ABOUT THIS EXERCISE
Could you copy every one of the lines below word for word, leaving the pictures out of your answer?

[Images of human poses with coordinates]
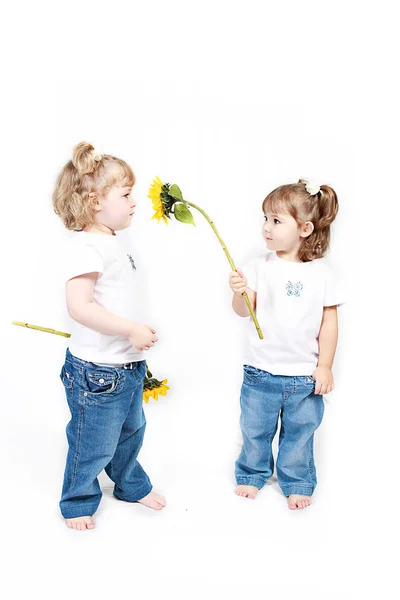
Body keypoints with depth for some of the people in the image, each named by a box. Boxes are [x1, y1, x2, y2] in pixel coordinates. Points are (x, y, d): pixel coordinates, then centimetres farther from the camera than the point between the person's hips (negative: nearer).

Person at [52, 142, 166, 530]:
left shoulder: (112, 243, 10)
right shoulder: (86, 247, -22)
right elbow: (78, 306, -30)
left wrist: (135, 333, 23)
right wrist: (130, 330, -28)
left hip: (127, 365, 10)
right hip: (96, 370, -9)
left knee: (130, 430, 25)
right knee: (93, 443, 7)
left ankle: (132, 485, 46)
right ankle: (78, 501, 30)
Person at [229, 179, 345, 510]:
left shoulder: (321, 274, -6)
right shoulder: (260, 266, -5)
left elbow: (329, 322, -2)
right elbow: (244, 311, -8)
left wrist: (324, 366, -3)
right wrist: (240, 293, -29)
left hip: (305, 374, -1)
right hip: (261, 371, 1)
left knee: (299, 433, 15)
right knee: (255, 429, 17)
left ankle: (297, 483, 36)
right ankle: (252, 474, 40)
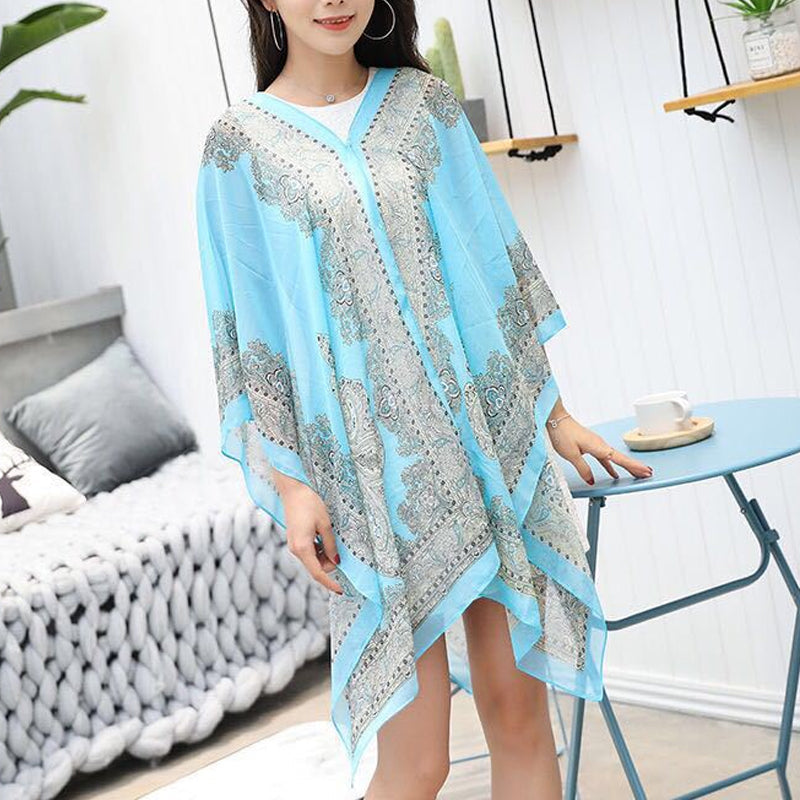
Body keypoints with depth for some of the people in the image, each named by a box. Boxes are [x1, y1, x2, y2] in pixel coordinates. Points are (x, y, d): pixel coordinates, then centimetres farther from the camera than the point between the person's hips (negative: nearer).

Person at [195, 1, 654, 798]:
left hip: (492, 434, 3)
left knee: (519, 709, 5)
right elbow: (246, 332, 0)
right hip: (376, 468, -3)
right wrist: (290, 485, -7)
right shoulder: (240, 141, 2)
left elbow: (497, 261, 12)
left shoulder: (425, 102, 9)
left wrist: (554, 412, 11)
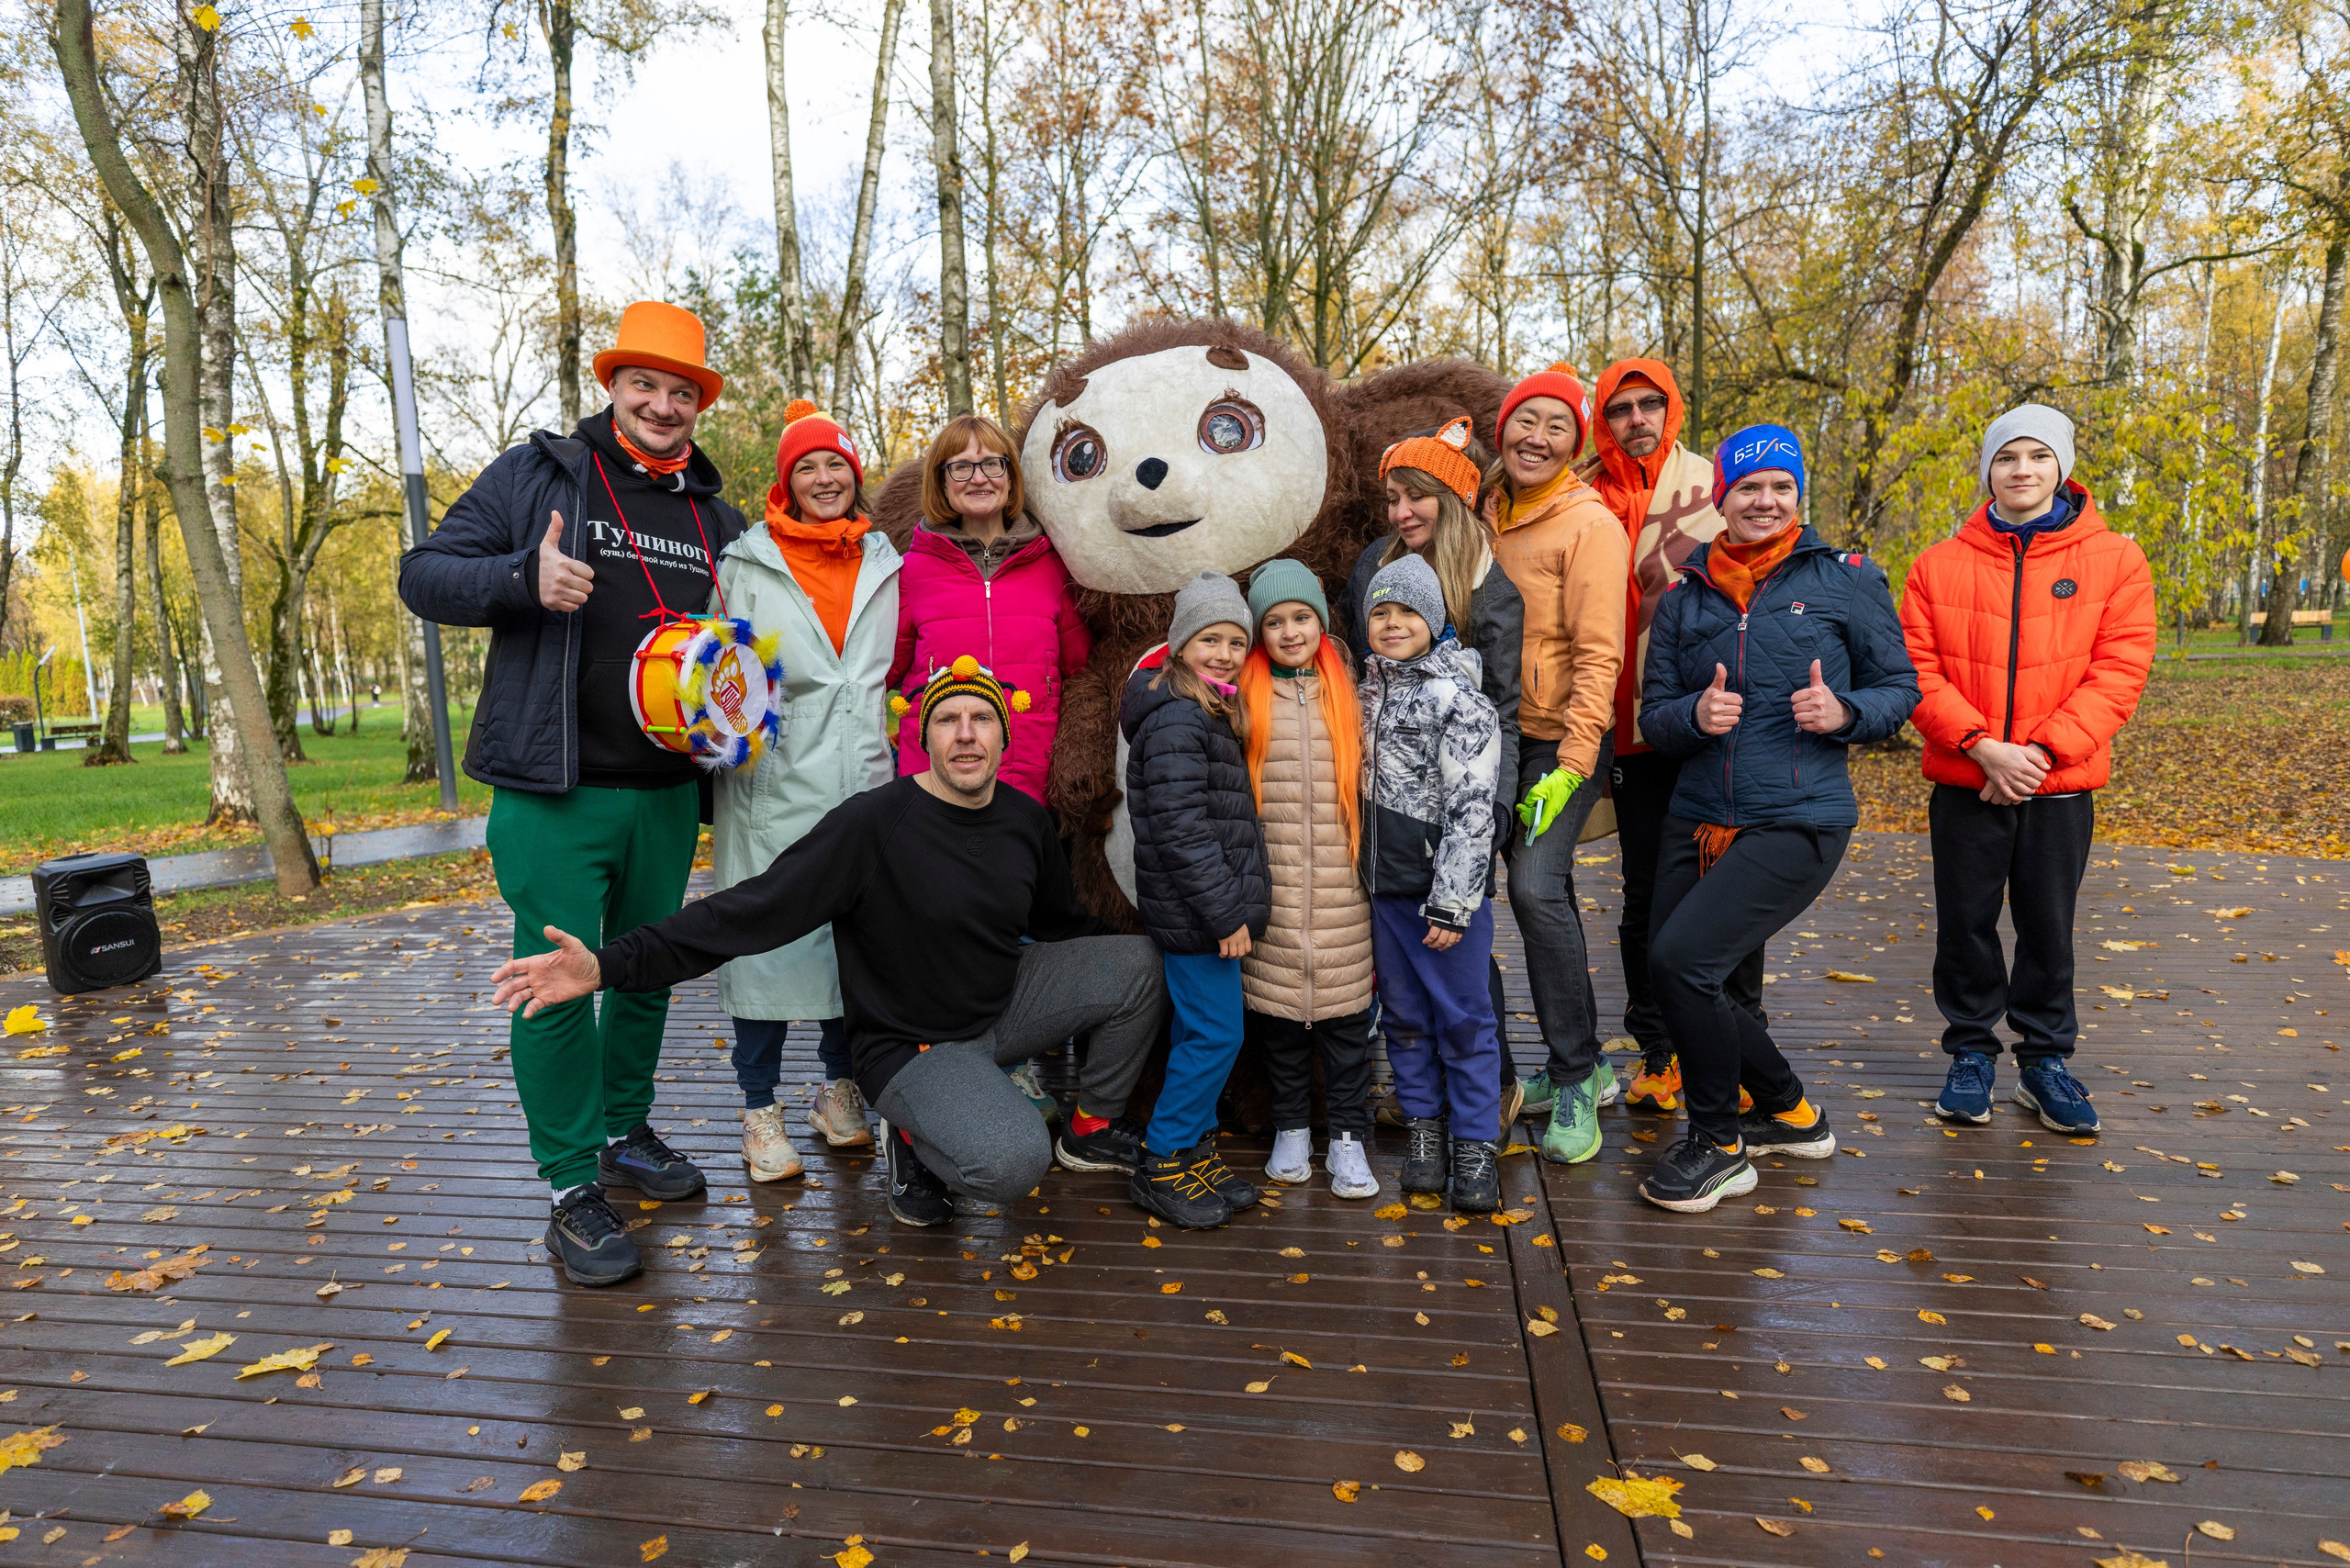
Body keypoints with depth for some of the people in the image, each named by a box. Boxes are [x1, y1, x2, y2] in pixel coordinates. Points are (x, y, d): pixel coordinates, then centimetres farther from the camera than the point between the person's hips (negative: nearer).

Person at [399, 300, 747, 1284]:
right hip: (555, 793, -4)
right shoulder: (534, 476, 2)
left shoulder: (716, 518, 14)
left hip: (668, 794, 5)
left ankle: (625, 1133, 34)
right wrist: (524, 578, -21)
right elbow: (423, 576, -2)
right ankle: (571, 1185, 11)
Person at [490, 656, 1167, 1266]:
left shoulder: (1026, 819, -1)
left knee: (1139, 963, -8)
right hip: (913, 1045, -7)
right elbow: (751, 910, -25)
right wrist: (610, 964, -33)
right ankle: (915, 1137, 4)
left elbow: (1061, 922, 18)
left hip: (1005, 1003, 7)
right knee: (1011, 1163, -32)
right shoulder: (872, 825, -22)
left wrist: (1123, 958, 13)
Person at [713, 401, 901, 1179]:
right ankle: (761, 1108, 13)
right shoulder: (747, 563, 4)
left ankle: (839, 1086, 26)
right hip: (776, 785, -3)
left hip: (865, 783, 3)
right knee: (768, 935, -1)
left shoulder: (884, 564, 13)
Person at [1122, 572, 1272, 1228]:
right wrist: (1227, 913, -20)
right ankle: (1162, 1167, 10)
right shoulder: (1175, 721, -18)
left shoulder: (1209, 717, 15)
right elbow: (1181, 829, -23)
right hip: (1195, 916, -10)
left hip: (1209, 914, 10)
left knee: (1199, 1032, 16)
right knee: (1214, 1034, -3)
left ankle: (1194, 1148, 29)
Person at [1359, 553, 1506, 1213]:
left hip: (1448, 886, -5)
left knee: (1463, 1016, 2)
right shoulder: (1366, 690, 10)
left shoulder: (1459, 698, -10)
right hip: (1384, 883, 6)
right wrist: (1361, 874, 16)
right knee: (1404, 1011, 13)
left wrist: (1452, 903, -17)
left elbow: (1471, 810, -14)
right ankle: (1424, 1125, 28)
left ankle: (1477, 1142, 16)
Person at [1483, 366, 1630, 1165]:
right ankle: (1579, 1064, 25)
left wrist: (1571, 764, -21)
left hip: (1561, 739, -6)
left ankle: (1577, 1079, -1)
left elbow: (1598, 653, -14)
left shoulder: (1589, 523, -8)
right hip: (1498, 736, 6)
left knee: (1537, 888, -17)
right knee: (1540, 892, 11)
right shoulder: (1489, 515, 12)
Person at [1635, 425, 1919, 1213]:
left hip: (1798, 823, -5)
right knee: (1673, 978, 10)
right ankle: (1791, 1114, 36)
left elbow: (1900, 688, 7)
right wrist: (1695, 715, -13)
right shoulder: (1684, 596, 10)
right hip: (1697, 819, 5)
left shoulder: (1846, 578, 2)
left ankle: (1719, 1145, 4)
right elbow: (1653, 716, 10)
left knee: (1682, 958, -20)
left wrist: (1844, 712, -14)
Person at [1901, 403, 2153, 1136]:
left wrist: (2041, 751, -16)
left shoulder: (2116, 561, 1)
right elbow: (1918, 671, -4)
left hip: (2060, 787, 0)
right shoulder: (1940, 565, 1)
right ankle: (1972, 1053, 24)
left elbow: (2119, 675, -6)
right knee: (1965, 925, 8)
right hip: (1964, 785, 0)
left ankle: (2045, 1059, 26)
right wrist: (1982, 746, -16)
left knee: (2048, 927, 10)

ANSWER TO THE EXERCISE
Body keypoints with depth for some of the people in the image, each named by a box. Boxes are [x1, y1, x2, y2] in pixel coordinates. Points are (x, y, d): pixel coordinates, then centimetres farther from the camera than the point between the person's hips (negative: nearer).

Person at [52, 142, 166, 530]:
left shoulder: (112, 243, 10)
right shoulder: (86, 247, -22)
right elbow: (78, 306, -30)
left wrist: (135, 333, 23)
right wrist: (130, 330, -28)
left hip: (127, 365, 10)
right hip: (96, 370, -9)
left knee: (130, 430, 25)
right knee: (93, 443, 7)
left ankle: (132, 485, 46)
right ankle: (78, 501, 30)
Person at [229, 179, 345, 510]:
left shoulder: (321, 274, -6)
right shoulder: (260, 266, -5)
left elbow: (329, 322, -2)
right elbow: (244, 311, -8)
left wrist: (324, 366, -3)
right wrist: (240, 293, -29)
left hip: (305, 374, -1)
right hip: (261, 371, 1)
left knee: (299, 433, 15)
right knee: (255, 429, 17)
left ankle: (297, 483, 36)
right ankle: (252, 474, 40)
Body keypoints with depth for some of the people in the image, each named by a box. Boxes are [x1, y1, x2, y2] in pixel coordinates. Points are (x, y, d): pixel coordinates, then centimetres farther from the camera than the point between the person's hips (negative: nearer).

Person at [195, 1, 654, 798]:
left hip: (492, 434, 3)
left knee: (519, 709, 5)
right elbow: (246, 332, 0)
right hip: (376, 468, -3)
right wrist: (290, 485, -7)
right shoulder: (240, 141, 2)
left elbow: (497, 261, 12)
left shoulder: (425, 102, 9)
left wrist: (554, 412, 11)
Body keypoints with depth for some of the people in the image, each named by a box. Boxes are [x1, y1, x2, y2] in pixel coordinates. Points are (x, y, d): pixel coordinates, then centimetres farther from the camera than the point between the person's hips (negative: nearer).

Person at [399, 300, 747, 1284]:
right hip: (555, 793, -4)
right shoulder: (534, 476, 2)
left shoulder: (716, 518, 14)
left hip: (668, 794, 5)
left ankle: (625, 1133, 34)
right wrist: (524, 578, -21)
right elbow: (423, 576, -2)
right ankle: (571, 1185, 11)
Person at [490, 656, 1167, 1266]:
left shoulder: (1026, 819, -1)
left knee: (1139, 963, -8)
right hip: (913, 1045, -7)
right elbow: (751, 910, -25)
right wrist: (610, 964, -33)
right ankle: (915, 1137, 4)
left elbow: (1061, 922, 18)
left hip: (1005, 1003, 7)
right knee: (1011, 1163, -32)
right shoulder: (872, 825, -22)
left wrist: (1123, 958, 13)
Person at [713, 401, 901, 1179]:
right ankle: (761, 1108, 13)
right shoulder: (747, 563, 4)
left ankle: (839, 1086, 26)
right hip: (776, 785, -3)
left hip: (865, 783, 3)
right knee: (768, 935, -1)
left shoulder: (884, 564, 13)
Person at [1122, 572, 1272, 1228]:
right wrist: (1227, 913, -20)
right ankle: (1162, 1167, 10)
right shoulder: (1175, 721, -18)
left shoulder: (1209, 717, 15)
right elbow: (1181, 829, -23)
right hip: (1195, 916, -10)
left hip: (1209, 914, 10)
left knee: (1199, 1032, 16)
right knee: (1214, 1034, -3)
left ankle: (1194, 1148, 29)
Person at [1359, 553, 1506, 1213]:
left hip: (1448, 886, -5)
left knee: (1463, 1016, 2)
right shoulder: (1366, 690, 10)
left shoulder: (1459, 698, -10)
right hip: (1384, 883, 6)
right wrist: (1361, 874, 16)
right knee: (1404, 1011, 13)
left wrist: (1452, 903, -17)
left elbow: (1471, 810, -14)
right ankle: (1424, 1125, 28)
left ankle: (1477, 1142, 16)
Person at [1483, 366, 1630, 1165]:
right ankle: (1579, 1064, 25)
left wrist: (1571, 764, -21)
left hip: (1561, 739, -6)
left ankle: (1577, 1079, -1)
left elbow: (1598, 653, -14)
left shoulder: (1589, 523, -8)
right hip: (1498, 736, 6)
left knee: (1537, 888, -17)
right knee: (1540, 892, 11)
right shoulder: (1489, 515, 12)
Person at [1635, 425, 1919, 1213]:
left hip: (1798, 823, -5)
right knee: (1673, 978, 10)
right ankle: (1791, 1114, 36)
left elbow: (1900, 688, 7)
right wrist: (1695, 715, -13)
right shoulder: (1684, 596, 10)
right hip: (1697, 819, 5)
left shoulder: (1846, 578, 2)
left ankle: (1719, 1145, 4)
right elbow: (1653, 716, 10)
left knee: (1682, 958, -20)
left wrist: (1844, 712, -14)
Person at [1901, 403, 2153, 1136]:
left wrist: (2041, 751, -16)
left shoulder: (2116, 561, 1)
right elbow: (1918, 671, -4)
left hip: (2060, 787, 0)
right shoulder: (1940, 565, 1)
right ankle: (1972, 1053, 24)
left elbow: (2119, 675, -6)
right knee: (1965, 925, 8)
right hip: (1964, 785, 0)
left ankle: (2045, 1059, 26)
right wrist: (1982, 746, -16)
left knee: (2048, 927, 10)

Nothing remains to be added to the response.